Given that Pamuk humorously chooses to resort to such an unoriginal formula, it strikes me that we are probably being asked to view this tale in light of its wider concepts. The heroine Fusun, while adorable, is essentially a powerless figure. Her charm lies in her non-threatening girlish cuteness, her attractiveness in the somewhat inept lack of threat she presents to the patriarchy. Reliant on her looks and the favours of men to get ahead, she is also continually trapped, hampered and subtly controlled by men. In a male-dominated society still repressed by islamic tradition, she can find no way to self-development, self-expression or self-realisation. Her only escape, therefore, her only means of taking control of her own life, is ultimately suicide, and that becomes the most powerful action she undertakes.

Despite the absurd review from the Washington post on the front cover "with this book he literally puts love in our hands!"- this book does not depict love, but selfish obsession. The protagonist, Kemal, lives entirely for his own gratification and never puts the interests of his "beloved" first.

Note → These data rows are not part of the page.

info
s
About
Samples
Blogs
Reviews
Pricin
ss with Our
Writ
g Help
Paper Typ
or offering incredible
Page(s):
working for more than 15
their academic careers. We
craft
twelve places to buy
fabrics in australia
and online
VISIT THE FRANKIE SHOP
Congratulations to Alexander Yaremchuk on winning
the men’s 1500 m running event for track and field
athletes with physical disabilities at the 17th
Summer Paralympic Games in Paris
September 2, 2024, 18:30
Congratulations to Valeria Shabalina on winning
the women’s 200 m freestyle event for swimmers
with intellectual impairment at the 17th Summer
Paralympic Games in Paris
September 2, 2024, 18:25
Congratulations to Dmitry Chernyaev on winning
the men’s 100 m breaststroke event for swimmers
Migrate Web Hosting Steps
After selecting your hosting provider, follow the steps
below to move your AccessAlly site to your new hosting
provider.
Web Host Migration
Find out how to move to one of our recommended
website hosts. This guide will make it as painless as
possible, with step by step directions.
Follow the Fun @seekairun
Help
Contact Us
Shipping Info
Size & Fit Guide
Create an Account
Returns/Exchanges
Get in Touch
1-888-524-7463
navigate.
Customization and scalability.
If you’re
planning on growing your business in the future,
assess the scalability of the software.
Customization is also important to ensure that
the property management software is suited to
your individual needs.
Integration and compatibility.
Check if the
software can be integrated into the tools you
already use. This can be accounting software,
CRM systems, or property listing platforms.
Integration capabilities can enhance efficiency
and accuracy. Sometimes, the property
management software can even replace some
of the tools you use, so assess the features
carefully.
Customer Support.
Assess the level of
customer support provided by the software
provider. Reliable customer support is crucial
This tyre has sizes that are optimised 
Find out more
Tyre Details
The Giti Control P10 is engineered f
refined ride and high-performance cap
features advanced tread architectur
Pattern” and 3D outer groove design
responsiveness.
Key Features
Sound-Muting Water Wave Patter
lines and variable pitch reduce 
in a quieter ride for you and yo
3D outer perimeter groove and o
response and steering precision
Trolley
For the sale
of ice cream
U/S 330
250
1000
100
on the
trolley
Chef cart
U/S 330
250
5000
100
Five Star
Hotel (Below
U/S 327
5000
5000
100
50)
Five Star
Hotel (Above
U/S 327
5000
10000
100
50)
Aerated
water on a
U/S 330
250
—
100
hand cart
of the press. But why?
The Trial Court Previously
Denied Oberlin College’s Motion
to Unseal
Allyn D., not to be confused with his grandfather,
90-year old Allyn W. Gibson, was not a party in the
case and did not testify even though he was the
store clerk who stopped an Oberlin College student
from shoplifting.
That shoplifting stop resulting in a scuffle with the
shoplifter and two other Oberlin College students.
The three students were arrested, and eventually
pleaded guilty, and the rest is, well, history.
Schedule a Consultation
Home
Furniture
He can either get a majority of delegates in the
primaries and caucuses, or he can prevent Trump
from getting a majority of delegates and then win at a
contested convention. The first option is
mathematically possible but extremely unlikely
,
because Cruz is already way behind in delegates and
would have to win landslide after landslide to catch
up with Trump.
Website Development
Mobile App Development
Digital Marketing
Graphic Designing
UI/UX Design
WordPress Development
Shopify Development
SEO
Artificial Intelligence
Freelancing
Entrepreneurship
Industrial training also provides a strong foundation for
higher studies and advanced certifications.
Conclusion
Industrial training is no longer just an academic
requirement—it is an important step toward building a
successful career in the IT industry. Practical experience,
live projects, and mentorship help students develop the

A self-absorbed and pampered young man from a priveleged background, he never really gains the readers sympathy and while much of the intimacy is touchingly worded, it still reads like a parody of a sixteenth century chivalric romance. Ultimately Fusun is objectified for her beauty and in the final pages there is a strong sense of her being just another trophy, a prized possesion to be collected and looked at. It is almost as if the author is unaware of having created this final impression.
Ylonean
I purchased this book because it was read by John Lee. John Lee (as usual) is a brilliant narrator as he is so easy to listen to. He keeps you engaged and his multi-lingual talents are outstanding. I had never read anything by Orhan Pamuk and I was interested in learning something about life in Turkey. While I did learn quite a bit about Turkey in the 1970s and 80s, the story proved to be a great disappointment. The book was written in the first person of Kemal Bey, the fictional son of a wealthy businessman in Istanbul. The beginning is interesting, and the end of the novel picks up some steam. Most of the book is slow and I found Kemal Bey's character to be annoying at times. It would have been interesting to have heard how Fusun felt as she was silent for most of the novel. The concept of the author creating a physical museum with items found in everyday life in Turkey and then creating a novel to include many of them is very clever. I give Orhan Pamuk credit for his creativity on that level. I only wish that the story had not been so slow and one-dimensional at times.